ABSTRACT

In Victorian statements such as ‘the more spiritual love of a woman will refine and temper the more sensual love of a man’ (Calcar 1886:47), the sensual love and carnal desires of women are hardly acknowledged, if at all. Such statements typify an ideal of love that is as passionate as it is exalted and desexualized (cf. Stearns 1994), with a rather depersonalized sexuality as a drawback and outlet for his ‘wild’ sensuality behind the scenes of social life. Although in the twentieth century a ‘sexualization of love’ and an ‘erotization of sex’ (Seidman 1991)1 have continued, until the second half of this century the dominant social code regarding the sexuality of women and men continued to represent a lust-dominated sexuality for men and a complementary (romantic) love or relationship-dominated sexuality for women. This ‘traditional lust balance’ was attacked in the 1950s, when the topic of female sexual pleasure and gratification gained considerable importance in sexual advice literature. Especially from the 1960s on, the sexual longings of all women, including the ‘respectable’ and the unmarried, could openly be acknowledged and discussed. Then, for the first time, women themselves actively took part in public discussions about their carnal desires and sought a more satisfactory relationship between the longing for sexual gratification and the longing for enduring intimacy (love, friendship)—a more satisfying lust balance. These longings are inter-connected, but not unproblematically.
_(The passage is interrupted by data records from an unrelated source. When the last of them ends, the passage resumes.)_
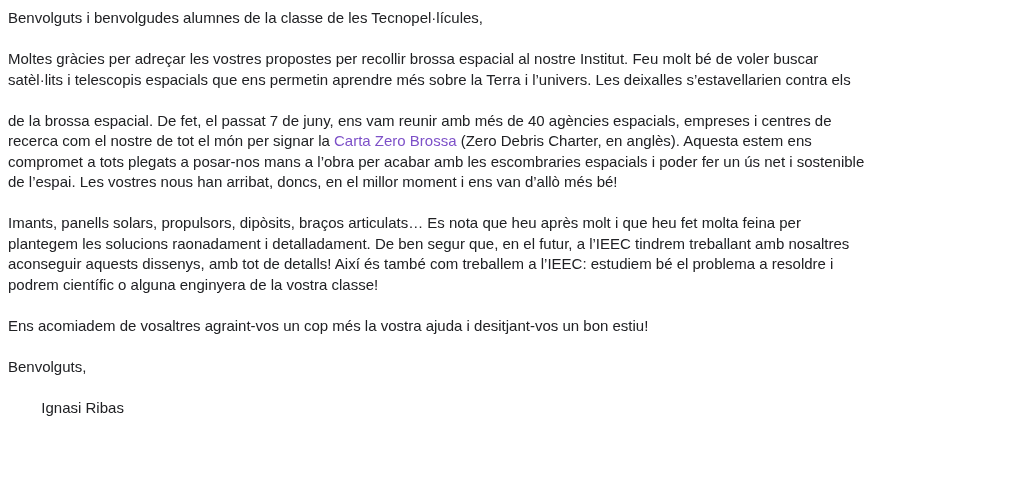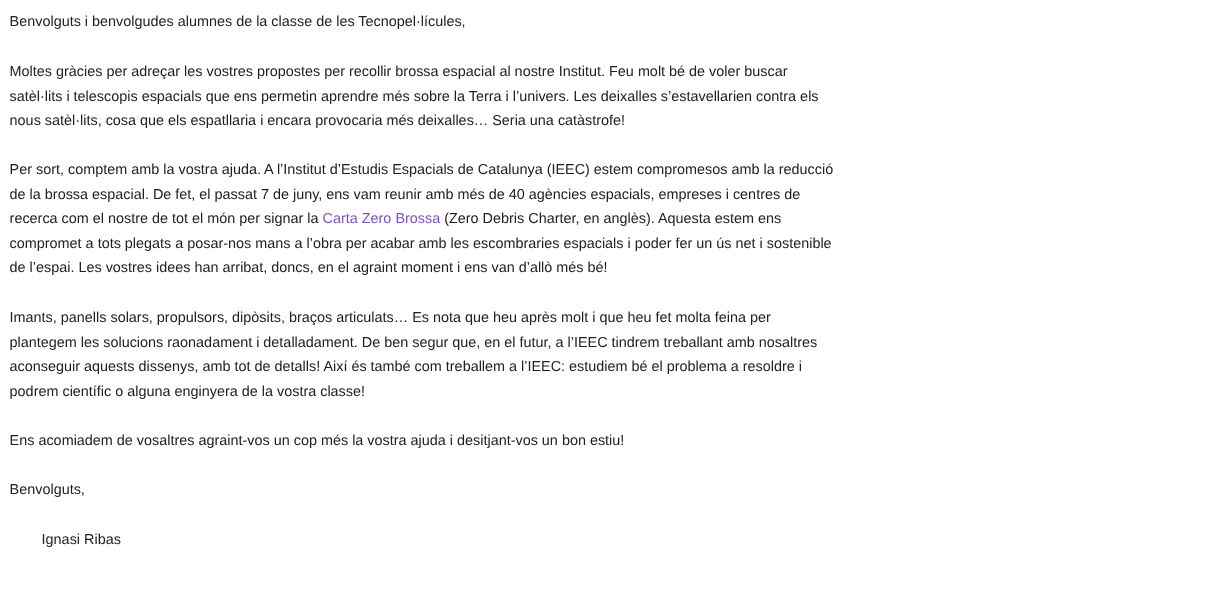--- a/index.html
+++ b/index.html
@@ -9,21 +9,21 @@
   }
   body {
     width: 1024px;
     height: 503px;
     box-sizing: border-box;
     overflow: hidden;
   }
   .letter-body {
     padding: 8px 8px 0 8px;
     font-family: "Liberation Sans", "DejaVu Sans", sans-serif;
-    font-size: 12px;
+    font-size: 15px;
     line-height: 20.5px;
     color: var(--text-color, #202124);
   }
   .para {
     margin: 0 0 20.5px 0;
   }
   .para:last-child {
     margin-bottom: 1px;
   }
   .line {
@@ -38,28 +38,26 @@
 </head>
 <body style="background: rgb(255, 255, 255);">
 
 <div class="letter-body">
     <div class="para">
       <div class="line"><span>Benvolguts i benvolgudes alumnes de la classe de les Tecnopel·lícules,</span></div>
     </div>
     <div class="para">
       <div class="line"><span>Moltes gràcies per adreçar les vostres propostes per recollir brossa espacial al nostre Institut. Feu molt bé de voler buscar</span></div>
       <div class="line"><span>satèl·lits i telescopis espacials que ens permetin aprendre més sobre la Terra i l’univers. Les deixalles s’estavellarien contra els</span></div>
-      <div class="line"><span>nous satèl·lits, cosa que els espatllaria i encara provocaria més deixalles… Seria una catàstrofe!</span></div>
     </div>
     <div class="para">
-      <div class="line"><span>Per sort, comptem amb la vostra ajuda. A l’Institut d’Estudis Espacials de Catalunya (IEEC) estem compromesos amb la reducció</span></div>
       <div class="line"><span>de la brossa espacial. De fet, el passat 7 de juny, ens vam reunir amb més de 40 agències espacials, empreses i centres de</span></div>
       <div class="line"><span>recerca com el nostre de tot el món per signar la </span><a class="link">Carta Zero Brossa</a><span> (Zero Debris Charter, en anglès). Aquesta estem ens</span></div>
       <div class="line"><span>compromet a tots plegats a posar-nos mans a l’obra per acabar amb les escombraries espacials i poder fer un ús net i sostenible</span></div>
-      <div class="line"><span>de l’espai. Les vostres idees han arribat, doncs, en el agraint moment i ens van d’allò més bé!</span></div>
+      <div class="line"><span>de l’espai. Les vostres nous han arribat, doncs, en el millor moment i ens van d’allò més bé!</span></div>
     </div>
     <div class="para">
       <div class="line"><span>Imants, panells solars, propulsors, dipòsits, braços articulats… Es nota que heu après molt i que heu fet molta feina per</span></div>
       <div class="line"><span>plantegem les solucions raonadament i detalladament. De ben segur que, en el futur, a l’IEEC tindrem treballant amb nosaltres</span></div>
       <div class="line"><span>aconseguir aquests dissenys, amb tot de detalls! Així és també com treballem a l’IEEC: estudiem bé el problema a resoldre i</span></div>
       <div class="line"><span>podrem científic o alguna enginyera de la vostra classe!</span></div>
     </div>
     <div class="para">
       <div class="line"><span>Ens acomiadem de vosaltres agraint-vos un cop més la vostra ajuda i desitjant-vos un bon estiu!</span></div>
     </div>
Today, some people (mostly men) even view them as contradictory. In any case, changes in individuals’ codes and ideals as well as changes in public morality regarding sex and love have coincided with rising tensions between the two types of longing. From the 1960s on, topics and practices such as premarital sex, sexual variations, unmarried cohabitation, fornication, extramarital affairs, jealousy, homosexuality, pornography, teenage sex, abortion, exchange of partners, paedophilia, incest and so on, all part of a wider process of informalization, implied repeated confrontations with the traditional lust balance. As studies into the connection and the tension between love and sex are rare, while historical studies into this area are even harder to find,2 what follows is an‘essay’. It is an attempt at sketching a coherent picture of these social and psychic changes

within and between the sexes, and to unfold a perspective that is inherent in the concept of the lust balance. This concept is taken from Norbert Elias, who used it in a wider sense, indicating the whole ‘lust economy’ (1994:456-519). Here, the concept is used to focus on the relationship between sex and love, a ‘balance’ that is perceived to be polymorphous and multidimensional (just as in Elias’s concepts of a power balance and a tension balance): the attempt to find a satisfying balance between the longing for sex and the longing for love may be complicated by many other longings; for instance, by the longing to raise one’s social status or by the longing for children.